Back in 1776, when Britain maintained military forces in North America, one of the reasons given in the U.S. Declaration of Independence for declaring independence from Britain and even going to war was that King George had "kept among us" in times of peace "Standing Armies" which committed unacceptable "abuses and usurpations." Friends, the "abuses and usurpations" committed by U.S. foreign military bases today far exceed those of Britain two centuries ago. They include rape and sexual harassment, environmental damage with military toxics, live fire and other military accidents, the terror of low altitude and night landing exercises, support for dictators - like Karimov in Uzbekistan who is supported by both the U.S. and Germany, and of course the undermining of national sovereignty and complicity in wars of aggression and preparations for nuclear war.
 
Here in Germany, U.S. bases in Ramstein, Spanddahhelm, Schweinfurt, Weisbaden and other communities have all played critical roles in making the U.S. wars in Afghanistan and Iraq possible. Friends, you will never be truly free until all U.S. troops and bases leave Germany.
 
U.S. peace movement and the future
 
The truth is that once the Taliban government was overthrown in 2001, it became clear that the Bush Administration had still larger ambitions: the invasion of Iraq. Like the U.S. people as a whole, the U.S. peace movement turned its attention away from Central Asia and toward the Middle East. But, with Obama having reiterated that Afghanistan is the "war we must win", the U.S. peace movement will soon be forced to turn attention, resources and campaigning back to Afghanistan and the need to develop non-military alternatives to addressing non-state terrorism.
 
As we urged in the fall of 2001, we will need to remember that the Taliban is not Al Qaeda, and that we should be relying on law — domestic and international, on intelligence, diplomacy and wisdom to resist and contain terrorism. As we learned during the Cold War, when U.S. presidents talked with Khrushchev and Mao, or when Tony Blair opened negotiations with the IRA, peace is negotiated between enemies, not friends, and this — one way or another — includes the Taliban, which is only marginally different than the war lords the U.S. has been supporting, and just as unlikely to disappear.
 
I want to remind you how important European peace movements have been for those of us in the United States.

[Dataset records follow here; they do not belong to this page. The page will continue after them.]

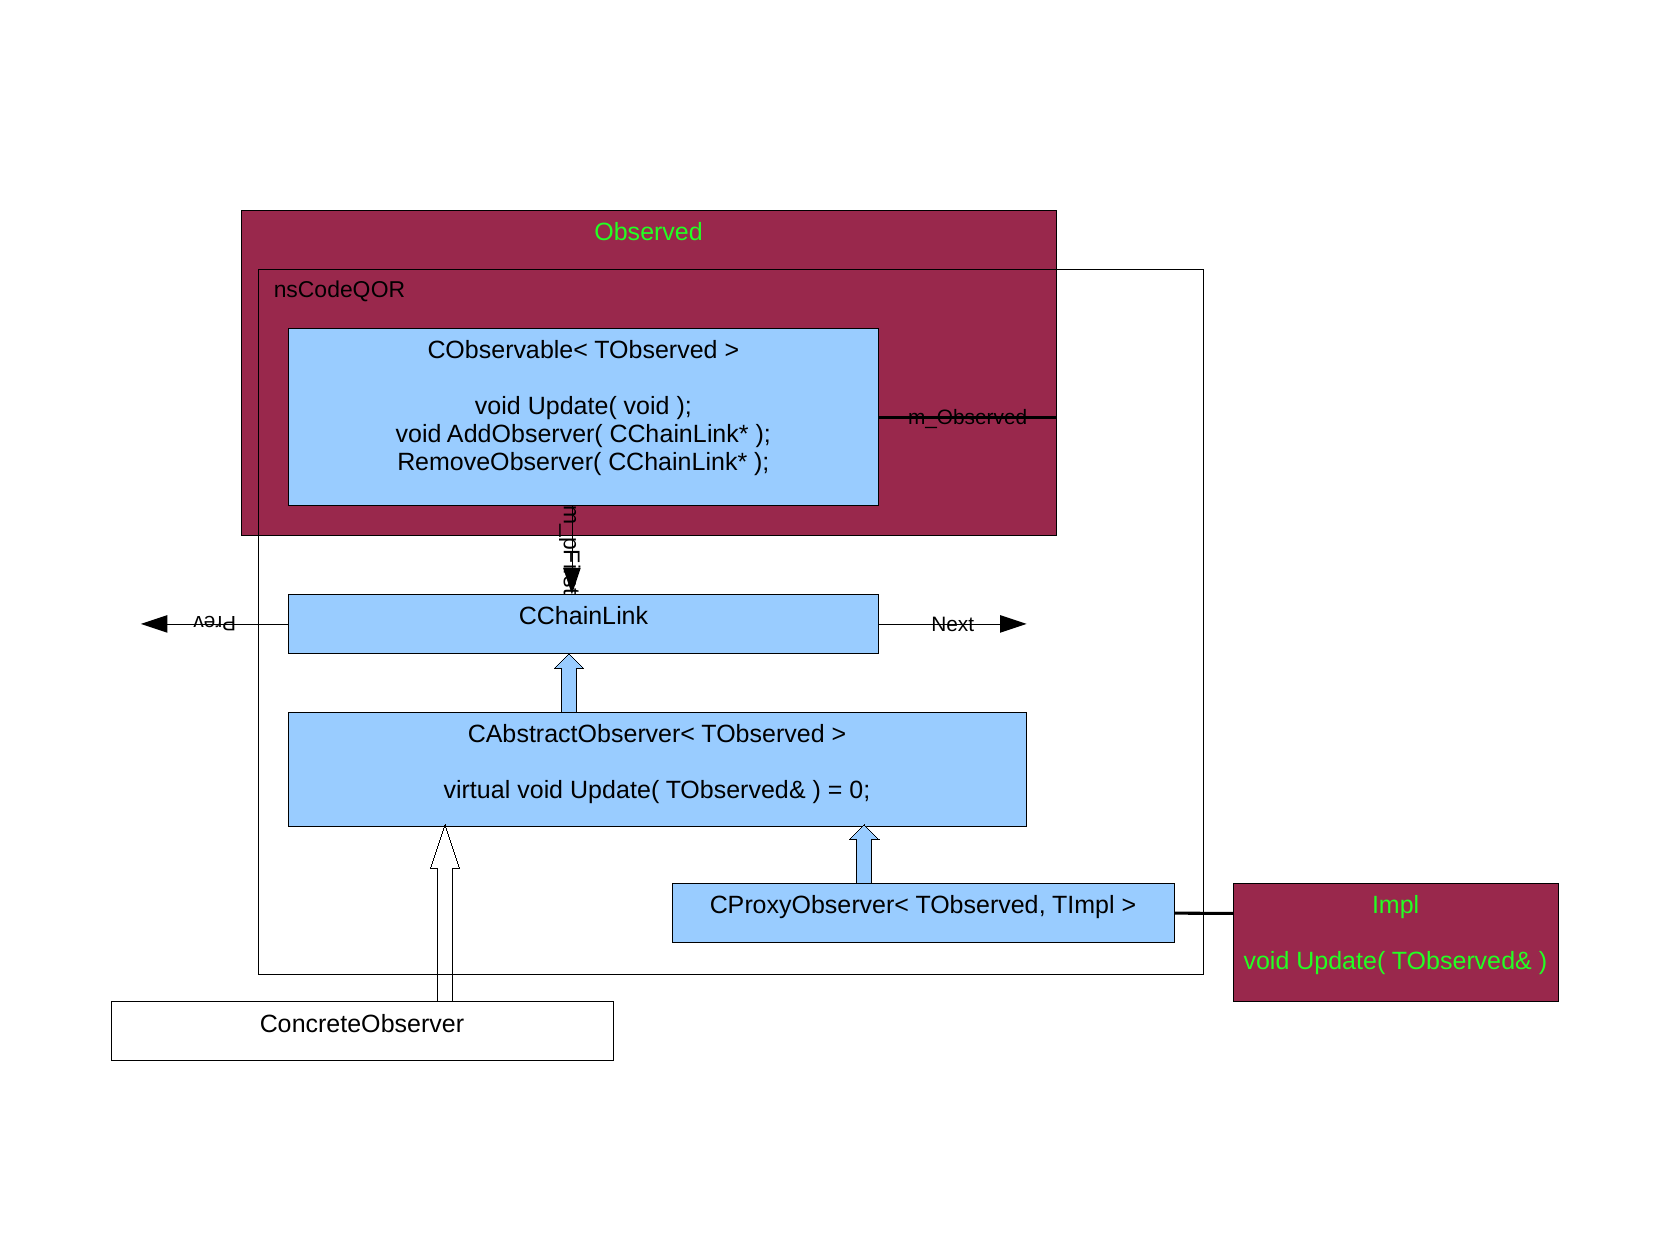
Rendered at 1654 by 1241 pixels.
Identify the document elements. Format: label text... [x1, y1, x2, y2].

text_box Observed [241, 210, 1057, 536]
text_box ConcreteObserver [111, 1001, 614, 1061]
text_box Impl void Update( TObserved& ) [1233, 883, 1559, 1002]
text_box nsCodeQOR [258, 269, 1204, 975]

You have inspired and sometimes embarrassed us into do what has needed to be done. During the Vietnam War and then again during the reckless nuclear arms race of late 1970s and 80s, your moral vision and actions helped to empower us to challenge and transform deadly U.S. actions and policies. You can do this again. With your coming unified September 20 out of Afghanistan demonstration here in Germany, the European 60 Years of NATO is enough actions next spring, and other actions and initiatives, you can help us to finally bring U.S. — as well as European — troops home from Afghanistan and Iraq.
 
What will follow may not be entirely pretty, but let me close with a few words from Mahatma Gandhi. In the last days of the British Raj in India, Lord Mountbatten warned Gandhi that if the British left, chaos would follow. Gandhi's reply was "Yes, but it will be our chaos." History tells us that we cannot export democracy with bombs and bullets, that nations and cultures must exercise their own self-determination, and that the colonial era ended with Vietnam if not earlier.
 
Together, give peace a chance. All troops out of Afghanistan.
 
Dr. Joseph Gerson is Director of Programs of the American Friends Service Committee in New England.
 
* * *
 
[1] Washington Post. November. 25, 2007; Baltimore Sun Times, cited in Japan Times February 29, 2008
 
[2] New York Times, May 16, 2008; Jim Hoagland. "Try Pakistan First", The Washington Post National Weekly edition, May 5-11, 2008
 
[3] Barack Obama, August 1, 2007.
 
[4] John McCain. Munich Conference on Security Policy, February 10, 2007.